--- TASK TO COMPLETE ---
Every line below that has the string "dasharray" needs to be copied.

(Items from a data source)
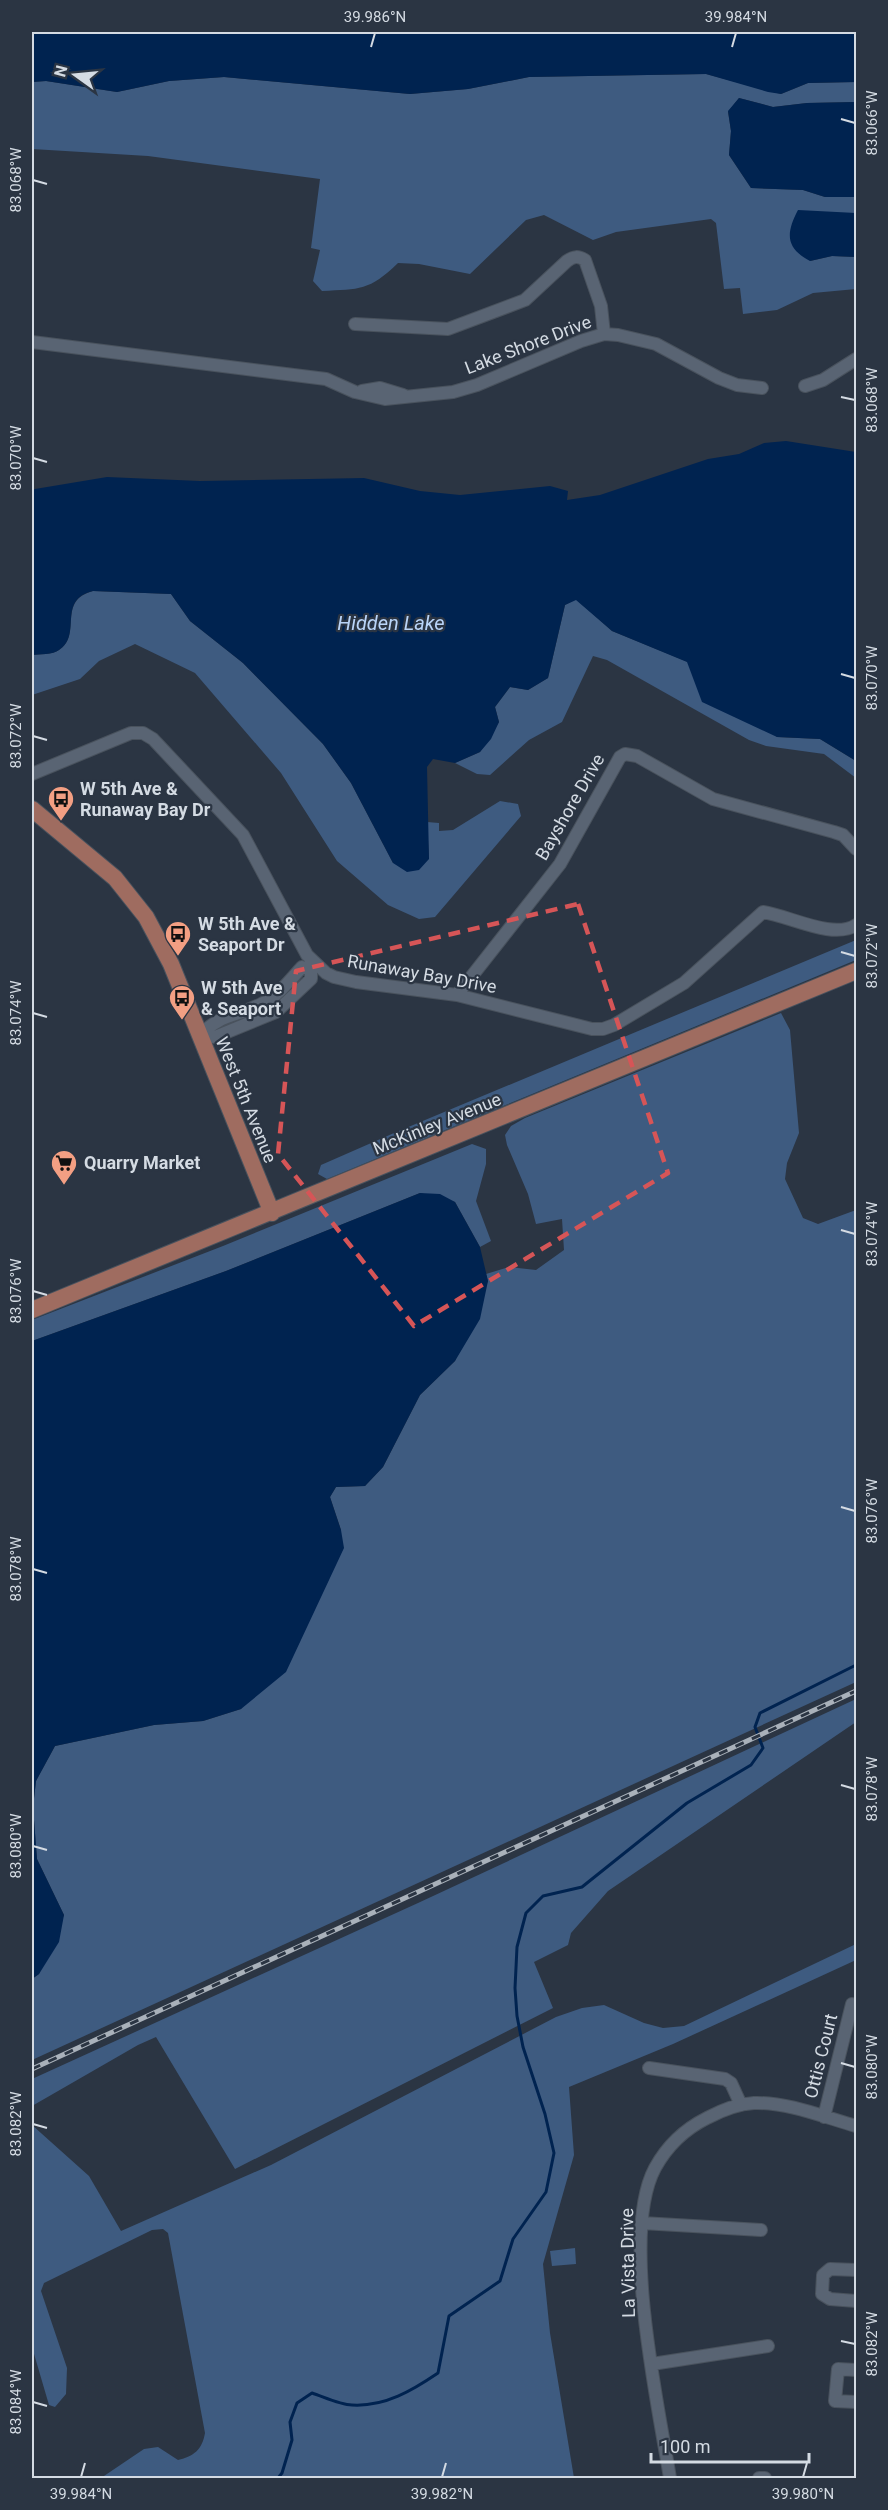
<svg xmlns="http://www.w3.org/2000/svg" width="888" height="2510" font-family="Roboto,sans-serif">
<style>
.green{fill:#3e5b80}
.water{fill:#002350}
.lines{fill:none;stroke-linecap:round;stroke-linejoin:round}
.stream{stroke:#002350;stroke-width:3}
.minor-casing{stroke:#49525d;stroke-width:14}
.major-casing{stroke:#49525d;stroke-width:18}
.minor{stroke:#596473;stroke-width:12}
.major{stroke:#9f6c60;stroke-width:16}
.rail-casing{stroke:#a9b1ba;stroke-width:5}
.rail{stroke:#2b3543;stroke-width:3;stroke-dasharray:9;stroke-linecap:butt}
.marked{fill:none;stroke:#d65557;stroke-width:4.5;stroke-dasharray:12 8;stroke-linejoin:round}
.ticks{fill:none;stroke:#d4dbe3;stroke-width:2}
.labels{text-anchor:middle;stroke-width:4.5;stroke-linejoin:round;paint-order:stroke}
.street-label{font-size:18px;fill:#d4dbe3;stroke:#2b3543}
.poi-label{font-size:18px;font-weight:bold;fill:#d4dbe3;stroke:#2b3543;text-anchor:start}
.water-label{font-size:20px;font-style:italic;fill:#b9d4f8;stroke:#2b3543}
.neatline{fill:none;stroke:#d4dbe3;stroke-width:2}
.ticks-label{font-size:15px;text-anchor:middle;fill:#d4dbe3}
</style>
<rect width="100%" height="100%" fill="#2b3543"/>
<path class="green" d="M706,74L781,94L808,83L856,82V102L807,103L773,107L739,98L728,112L731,131L729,155L751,188L803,190L825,197H856V213H847L810,261L832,256L856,257V289L813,293L777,310L743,314L740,288L724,289L716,223L711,219L616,232L593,240L544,215L526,220L470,274L419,264L398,263C369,291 360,289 322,291L313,281L320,250L311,248L320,179L148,156L32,149V82L46,81L117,92L169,81L224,77L410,94L468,89L529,77Z
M93,591L171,594L190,621L243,663L323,744L351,783L393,863L429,859L427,822L439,823V831L453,830L500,801L518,804L521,816L435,917L419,919L388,905L337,861L281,773L195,673L135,644L99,661L80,679L32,695V655C39,654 53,655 59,650C83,635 56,601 93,591Z
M576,599L612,631L688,662L777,737L820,739L856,761V778L824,754L766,746L749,740L607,660L593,656L562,722L529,740L490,775L477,774L455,763L480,752L499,722L495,707L510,687L528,690L548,678L565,605Z
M856,940V960L327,1179L318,1174L321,1165L394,1133Z
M781,1013L790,1030L799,1133L787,1163L785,1179L803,1218L818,1224L856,1210V1682L32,2060V1979L39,1974L64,1915L37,1859L33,1807L36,1781L55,1746L154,1725L203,1721L241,1709L341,1530L330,1497L336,1487L365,1486L383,1467L420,1395L455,1361L488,1281L486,1274L509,1267L536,1270L564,1250L562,1219L536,1224L528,1194L507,1145L505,1135L511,1126L525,1118Z
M472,1144L486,1149V1164L476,1201L491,1241L480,1247L455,1202L420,1193L226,1271L32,1341V1320L223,1246Z
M856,1699V1722L608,1891L571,1933L568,1945L534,1962L553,2008L235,2169L156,2037L138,2045L32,2106V2079L418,1903Z
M856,1944V1960L673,2044L569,2087L574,2155L543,2264L550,2333L574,2478H101L144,2449L158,2447L178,2460C194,2456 202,2450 205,2433L168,2233L163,2229L152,2230L44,2283L41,2291L67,2368L66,2394L55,2407L49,2405L32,2347V2125L89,2176L121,2231L271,2165L556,2017L582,2008L604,2005L644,2023L663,2028L684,2026Z
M575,2248L576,2264L552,2266L550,2251Z"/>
<path class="water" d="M32,32H856V82L808,83L781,94L768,92L706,74L529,77L468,89L410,94L224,77L169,81L117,92L46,81L32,82Z
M739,98L773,107L807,103L856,102V197H825L803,190L751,188L729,155L731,131L728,111Z
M798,210L856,213V257L832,256L810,261C785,248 786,233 798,210Z
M786,441L856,452V761L820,739L777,737L702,702L687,662L612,631L576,600L565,605L548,678L528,690L510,687L495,707L499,722L491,739L480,752L455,763L433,759L427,767L429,859L419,870L407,872L393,863L351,783L323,744L243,663L190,621L171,594L93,591C56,600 83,635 59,650C53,655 39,654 32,655V490L35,489L107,477L200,481L364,478L420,491L460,495L550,486L568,491L567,500L600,495L708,459L739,454L764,443Z
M420,1193L440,1194L455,1202L480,1247L488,1281L480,1319L455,1361L420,1395L383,1467L365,1486L336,1487L330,1497L341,1530L344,1548L286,1672L241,1709L203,1721L154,1725L55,1746L36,1781L33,1807L37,1859L64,1915L59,1942L39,1974L32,1979V1341L226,1271Z"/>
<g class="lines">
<path class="stream" d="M278,2478L282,2473L292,2440L290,2422L297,2403L312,2393C324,2397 340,2405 352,2405C385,2407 413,2390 438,2373L449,2316L500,2281L513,2239L546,2192L554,2153L545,2114L523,2047L517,2016L515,1988L517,1947L526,1913L543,1896L582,1887L687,1803L751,1765L763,1748L755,1727L760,1713L856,1665"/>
<g class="minor-casing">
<path id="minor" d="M355,324L448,329L525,300L567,261C574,256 578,256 585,260L601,306L604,334
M32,342L326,379L355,392L385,399L453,392L477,385L581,341L604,334L618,335L656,344L719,378L737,385L762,388
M805,386L823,380L856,359
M362,391L380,388L403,395
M32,774L131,733H143L153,739L243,835L307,955L326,973L334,977L356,982L457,995L592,1029H603L614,1025L684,983L763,912C790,916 833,940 856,925
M457,995L560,864L620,757L625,754L637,756L713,799L834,832L843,835L856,849
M200,1036L215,1037L276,1012L311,979V969L315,964
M200,1036C218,1014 240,1016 263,1003C279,995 290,980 302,967L311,969
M649,2068L725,2079L731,2083L741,2105
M824,2117L852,2004
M642,2223L761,2230
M856,2270L830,2269L823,2275L822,2294L830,2299L856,2301
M652,2364L768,2346
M856,2370L838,2369L835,2401L856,2402
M670,2478C658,2404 620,2233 655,2168C667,2146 685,2129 707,2118C722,2110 737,2104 754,2103C788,2102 824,2117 856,2126
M759,2478H765"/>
</g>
<g class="major-casing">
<path id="major" d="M32,809L115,878L146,917L171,964L272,1213
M32,1310L856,971"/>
</g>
<use href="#minor" class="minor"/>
<use href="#major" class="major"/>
<g class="rail-casing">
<path id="rail" d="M32,2069L856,1691"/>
</g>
<use href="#rail" class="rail"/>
</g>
<path class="marked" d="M578,904L668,1173L414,1326L278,1154L296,971Z"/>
<path class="ticks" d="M371,47L375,33M732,47L736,33M841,119L855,123M33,180L47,184M841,397L855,400M33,458L47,462M841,674L855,678M33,736L47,740M841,952L855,956M33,1013L47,1017M841,1230L855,1234M33,1291L47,1295M841,1507L855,1511M33,1569L47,1573M841,1785L855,1789M33,1846L47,1850M841,2063L855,2067M33,2124L47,2128M841,2341L855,2344M33,2402L47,2406M81,2477L85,2463M442,2477L446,2463M803,2477L807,2463"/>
<defs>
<g id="bus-pin" transform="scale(1.35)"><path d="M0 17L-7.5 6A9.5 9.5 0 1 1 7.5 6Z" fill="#f39f83" stroke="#2b3543"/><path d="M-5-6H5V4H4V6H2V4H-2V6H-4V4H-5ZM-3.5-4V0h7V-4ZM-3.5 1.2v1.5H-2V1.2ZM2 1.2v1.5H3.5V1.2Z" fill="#111"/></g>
<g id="supermarket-pin" transform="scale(1.35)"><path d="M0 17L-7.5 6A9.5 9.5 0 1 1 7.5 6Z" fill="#f39f83" stroke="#2b3543"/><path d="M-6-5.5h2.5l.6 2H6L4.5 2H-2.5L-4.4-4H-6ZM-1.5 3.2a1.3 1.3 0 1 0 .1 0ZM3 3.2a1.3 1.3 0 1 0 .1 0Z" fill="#111"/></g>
</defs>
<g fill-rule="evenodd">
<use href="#bus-pin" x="61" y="799"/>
<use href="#bus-pin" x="178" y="934"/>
<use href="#bus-pin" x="182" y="998"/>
<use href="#supermarket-pin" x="64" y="1163"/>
</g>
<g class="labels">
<g class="street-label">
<text transform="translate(528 345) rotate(-21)" y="6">Lake Shore Drive</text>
<text transform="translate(570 807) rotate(-60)" y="6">Bayshore Drive</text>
<text transform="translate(422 974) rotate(10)" y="6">Runaway Bay Drive</text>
<text transform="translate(246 1100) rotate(68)" y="6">West 5th Avenue</text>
<text transform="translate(437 1124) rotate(-22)" y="6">McKinley Avenue</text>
<text transform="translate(821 2056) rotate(-76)" y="6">Ottis Court</text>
<text transform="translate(628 2263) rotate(-91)" y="6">La Vista Drive</text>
</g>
<g class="poi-label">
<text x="80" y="795">W 5th Ave &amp;<tspan x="80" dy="21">Runaway Bay Dr</tspan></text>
<text x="198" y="930">W 5th Ave &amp;<tspan x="198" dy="21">Seaport Dr</tspan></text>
<text x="201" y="994">W 5th Ave<tspan x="201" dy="21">&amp; Seaport</tspan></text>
<text x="84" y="1169">Quarry Market</text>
</g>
<g class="water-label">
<text x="391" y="630">Hidden Lake</text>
</g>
</g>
<rect width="888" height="2510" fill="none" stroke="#2b3543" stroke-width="66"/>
<g transform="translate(75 75) rotate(285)" stroke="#2b3543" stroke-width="4.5" paint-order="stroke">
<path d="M0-4.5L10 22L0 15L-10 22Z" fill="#d4dbe3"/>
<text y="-9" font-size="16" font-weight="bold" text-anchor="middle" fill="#d4dbe3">N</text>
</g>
<path d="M651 2453v9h158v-9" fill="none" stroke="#d4dbe3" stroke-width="3"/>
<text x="660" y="2453" font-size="18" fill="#d4dbe3" stroke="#2b3543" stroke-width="4.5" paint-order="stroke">100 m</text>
<rect x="33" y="33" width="822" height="2444" class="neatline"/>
<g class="ticks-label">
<text x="375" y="22">39.986°N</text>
<text x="736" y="22">39.984°N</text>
<text transform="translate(872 123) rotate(-90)" y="5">83.066°W</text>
<text transform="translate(16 180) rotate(-90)" y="5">83.068°W</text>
<text transform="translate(872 400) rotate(-90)" y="5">83.068°W</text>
<text transform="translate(16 458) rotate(-90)" y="5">83.070°W</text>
<text transform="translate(872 678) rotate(-90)" y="5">83.070°W</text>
<text transform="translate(16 736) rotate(-90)" y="5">83.072°W</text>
<text transform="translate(872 956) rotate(-90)" y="5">83.072°W</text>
<text transform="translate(16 1013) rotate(-90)" y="5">83.074°W</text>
<text transform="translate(872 1234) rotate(-90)" y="5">83.074°W</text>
<text transform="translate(16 1291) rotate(-90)" y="5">83.076°W</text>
<text transform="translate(872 1511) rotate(-90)" y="5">83.076°W</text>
<text transform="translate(16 1569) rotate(-90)" y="5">83.078°W</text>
<text transform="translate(872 1789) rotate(-90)" y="5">83.078°W</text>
<text transform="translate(16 1846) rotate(-90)" y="5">83.080°W</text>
<text transform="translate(872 2067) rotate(-90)" y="5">83.080°W</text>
<text transform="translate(16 2124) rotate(-90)" y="5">83.082°W</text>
<text transform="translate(872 2344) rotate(-90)" y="5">83.082°W</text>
<text transform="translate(16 2402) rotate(-90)" y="5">83.084°W</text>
<text x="81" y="2499">39.984°N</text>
<text x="442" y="2499">39.982°N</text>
<text x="803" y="2499">39.980°N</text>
</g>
</svg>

--- OUTPUT OF THE EXERCISE ---
.rail{stroke:#2b3543;stroke-width:3;stroke-dasharray:9;stroke-linecap:butt}
.marked{fill:none;stroke:#d65557;stroke-width:4.5;stroke-dasharray:12 8;stroke-linejoin:round}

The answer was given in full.